- _WHAT YOU ARE ASKED TO DO_
All of the entries need to be printed again exactly; pictures are the only thing to omit.

- _SOURCE MATERIAL_
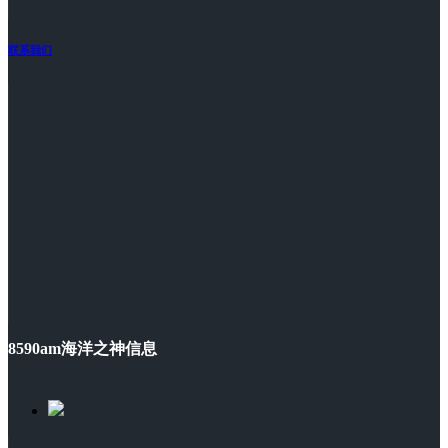
联系我们
8590am海洋之神信息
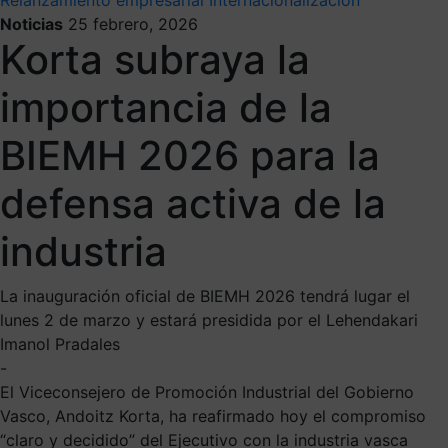
Noticias
25 febrero, 2026
Korta subraya la
importancia de la
BIEMH 2026 para la
defensa activa de la
industria
La inauguración oficial de BIEMH 2026 tendrá lugar el
lunes 2 de marzo y estará presidida por el Lehendakari
Imanol Pradales
-
El Viceconsejero de Promoción Industrial del Gobierno
Vasco, Andoitz Korta, ha reafirmado hoy el compromiso
“claro y decidido” del Ejecutivo con la industria vasca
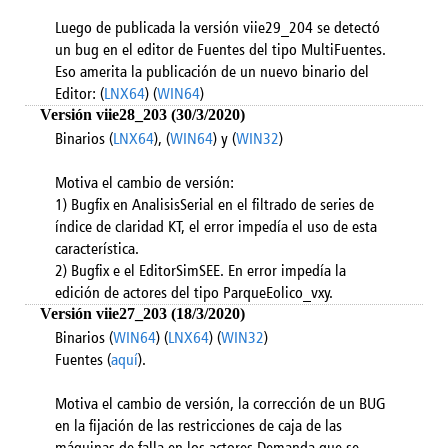
Luego de publicada la versión viie29_204 se detectó
un bug en el editor de Fuentes del tipo MultiFuentes.
Eso amerita la publicación de un nuevo binario del
Editor: (
LNX64
) (
WIN64
)
Versión viie28_203 (30/3/2020)
Binarios (
LNX64
), (
WIN64
) y (
WIN32
)
Motiva el cambio de versión:
1) Bugfix en AnalisisSerial en el filtrado de series de
índice de claridad KT, el error impedía el uso de esta
característica.
2) Bugfix e el EditorSimSEE. En error impedía la
edición de actores del tipo ParqueEolico_vxy.
Versión viie27_203 (18/3/2020)
Binarios (
WIN64
) (
LNX64
) (
WIN32
)
Fuentes (
aquí
).
Motiva el cambio de versión, la corrección de un BUG
en la fijación de las restricciones de caja de las
máquinas de falla en los actores Demanda que se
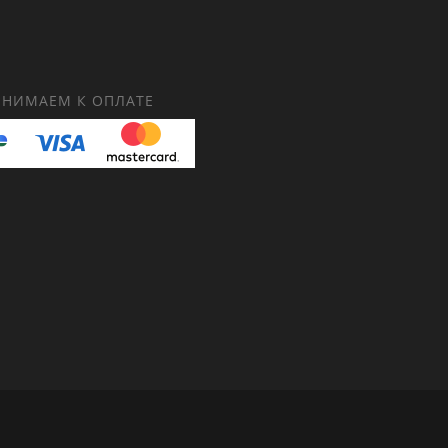
НИМАЕМ К ОПЛАТЕ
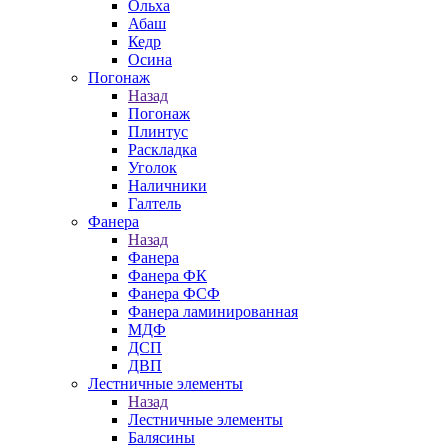
Ольха
Абаш
Кедр
Осина
Погонаж
Назад
Погонаж
Плинтус
Раскладка
Уголок
Наличники
Галтель
Фанера
Назад
Фанера
Фанера ФК
Фанера ФСФ
Фанера ламинированная
МДФ
ДСП
ДВП
Лестничные элементы
Назад
Лестничные элементы
Балясины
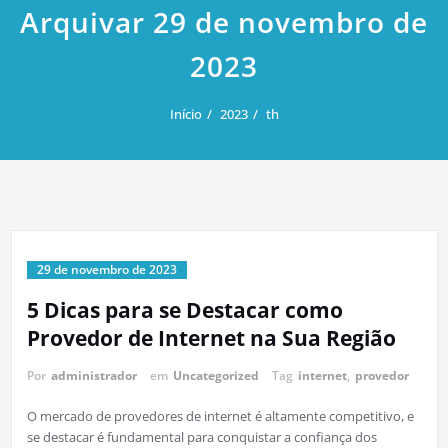
Arquivar 29 de novembro de
2023
Início
2023
th
29 de novembro de 2023
5 Dicas para se Destacar como
Provedor de Internet na Sua Região
Por
administrador
em
Uncategorized
Tag
internet
,
provedor
O mercado de provedores de internet é altamente competitivo, e
se destacar é fundamental para conquistar a confiança dos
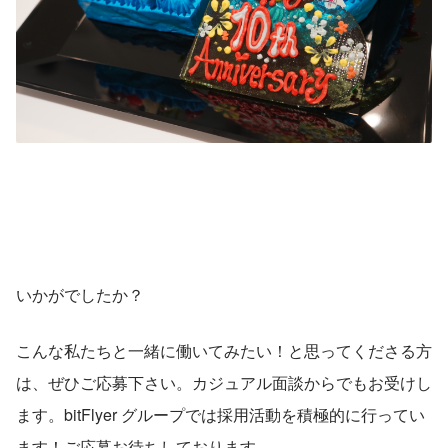
いかがでしたか？
こんな私たちと一緒に働いてみたい！と思ってくださる方
は、ぜひご応募下さい。カジュアル面談からでもお受けし
ます。bitFlyer グループでは採用活動を積極的に行ってい
ます！ご応募お待ちしております。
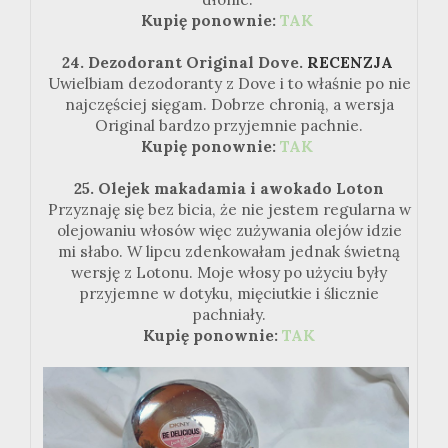
Kupię ponownie:
TAK
24. Dezodorant Original Dove.
RECENZJA
Uwielbiam dezodoranty z Dove i to właśnie po nie
najczęściej sięgam. Dobrze chronią, a wersja
Original bardzo przyjemnie pachnie.
Kupię ponownie:
TAK
25. Olejek makadamia i awokado Loton
Przyznaję się bez bicia, że nie jestem regularna w
olejowaniu włosów więc zużywania olejów idzie
mi słabo. W lipcu zdenkowałam jednak świetną
wersję z Lotonu. Moje włosy po użyciu były
przyjemne w dotyku, mięciutkie i ślicznie
pachniały.
Kupię ponownie:
TAK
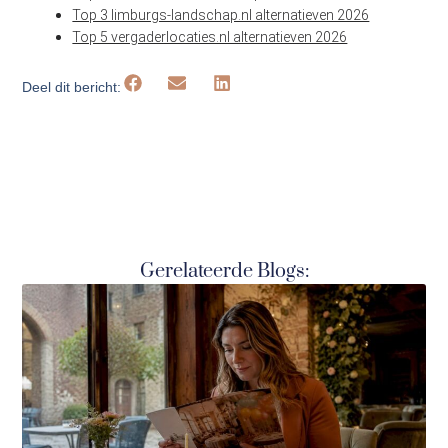
Top 3 limburgs-landschap.nl alternatieven 2026
Top 5 vergaderlocaties.nl alternatieven 2026
Deel dit bericht:
Gerelateerde Blogs:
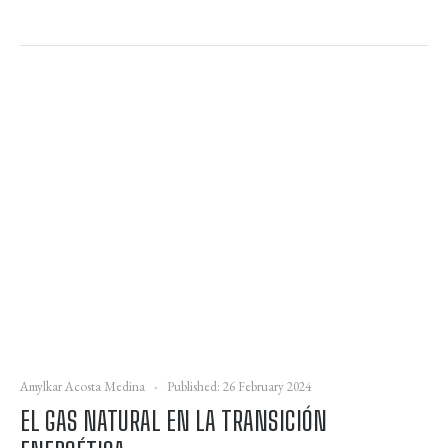
Amylkar Acosta Medina
Published: 26 February 2024
EL GAS NATURAL EN LA TRANSICIÓN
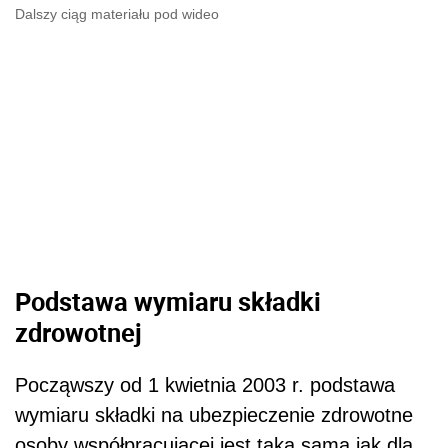
Dalszy ciąg materiału pod wideo
Podstawa wymiaru składki
zdrowotnej
Począwszy od 1 kwietnia 2003 r. podstawa
wymiaru składki na ubezpieczenie zdrowotne
osoby współpracującej jest taka sama jak dla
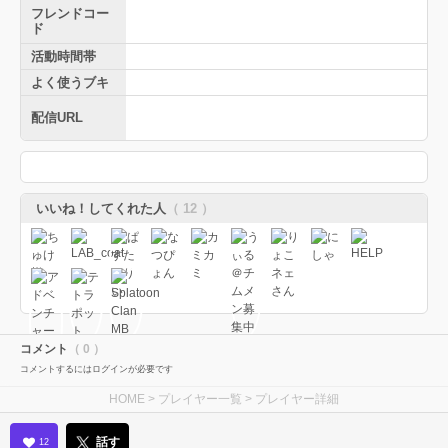
フレンドコー
ド
活動時間帯
よく使うブキ
配信URL
いいね！してくれた人
（ 12 ）
コメント
（ 0 ）
コメントするにはログインが必要です
HOME
>
プレイヤー一覧
> プレイヤー詳細
話す
12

- _ANSWER BOX_
联系我们
8590am海洋之神信息
Noticias
25 febrero, 2026
Korta subraya la
importancia de la
BIEMH 2026 para la
defensa activa de la
industria
La inauguración oficial de BIEMH 2026 tendrá lugar el
lunes 2 de marzo y estará presidida por el Lehendakari
Imanol Pradales
-
El Viceconsejero de Promoción Industrial del Gobierno
Vasco, Andoitz Korta, ha reafirmado hoy el compromiso
“claro y decidido” del Ejecutivo con la industria vasca
Luego de publicada la versión viie29_204 se detectó
un bug en el editor de Fuentes del tipo MultiFuentes.
Eso amerita la publicación de un nuevo binario del
Editor: (
LNX64
) (
WIN64
)
Versión viie28_203 (30/3/2020)
Binarios (
LNX64
), (
WIN64
) y (
WIN32
)
Motiva el cambio de versión:
1) Bugfix en AnalisisSerial en el filtrado de series de
índice de claridad KT, el error impedía el uso de esta
característica.
2) Bugfix e el EditorSimSEE. En error impedía la
edición de actores del tipo ParqueEolico_vxy.
Versión viie27_203 (18/3/2020)
Binarios (
WIN64
) (
LNX64
) (
WIN32
)
Fuentes (
aquí
).
Motiva el cambio de versión, la corrección de un BUG
en la fijación de las restricciones de caja de las
máquinas de falla en los actores Demanda que se
НИМАЕМ К ОПЛАТЕ
Ольха
Абаш
Кедр
Осина
Погонаж
Назад
Погонаж
Плинтус
Раскладка
Уголок
Наличники
Галтель
Фанера
Назад
Фанера
Фанера ФК
Фанера ФСФ
Фанера ламинированная
МДФ
ДСП
ДВП
Лестничные элементы
Назад
Лестничные элементы
Балясины
Arquivar 29 de novembro de
2023
Início
2023
th
29 de novembro de 2023
5 Dicas para se Destacar como
Provedor de Internet na Sua Região
Por
administrador
em
Uncategorized
Tag
internet
,
provedor
O mercado de provedores de internet é altamente competitivo, e
se destacar é fundamental para conquistar a confiança dos
いかがでしたか？
こんな私たちと一緒に働いてみたい！と思ってくださる方
は、ぜひご応募下さい。カジュアル面談からでもお受けし
ます。bitFlyer グループでは採用活動を積極的に行ってい
ます！ご応募お待ちしております。
Kupię ponownie:
TAK
24. Dezodorant Original Dove.
RECENZJA
Uwielbiam dezodoranty z Dove i to właśnie po nie
najczęściej sięgam. Dobrze chronią, a wersja
Original bardzo przyjemnie pachnie.
Kupię ponownie:
TAK
25. Olejek makadamia i awokado Loton
Przyznaję się bez bicia, że nie jestem regularna w
olejowaniu włosów więc zużywania olejów idzie
mi słabo. W lipcu zdenkowałam jednak świetną
wersję z Lotonu. Moje włosy po użyciu były
przyjemne w dotyku, mięciutkie i ślicznie
pachniały.
Kupię ponownie:
TAK
Top 3 limburgs-landschap.nl alternatieven 2026
Top 5 vergaderlocaties.nl alternatieven 2026
Deel dit bericht:
Gerelateerde Blogs:
Amylkar Acosta Medina
Published: 26 February 2024
EL GAS NATURAL EN LA TRANSICIÓN
Dalszy ciąg materiału pod wideo
Podstawa wymiaru składki
zdrowotnej
Począwszy od 1 kwietnia 2003 r. podstawa
wymiaru składki na ubezpieczenie zdrowotne
osoby współpracującej jest taka sama jak dla
フレンドコー
ド
活動時間帯
よく使うブキ
配信URL
いいね！してくれた人
（ 12 ）
コメント
（ 0 ）
コメントするにはログインが必要です
HOME
>
プレイヤー一覧
> プレイヤー詳細
話す
12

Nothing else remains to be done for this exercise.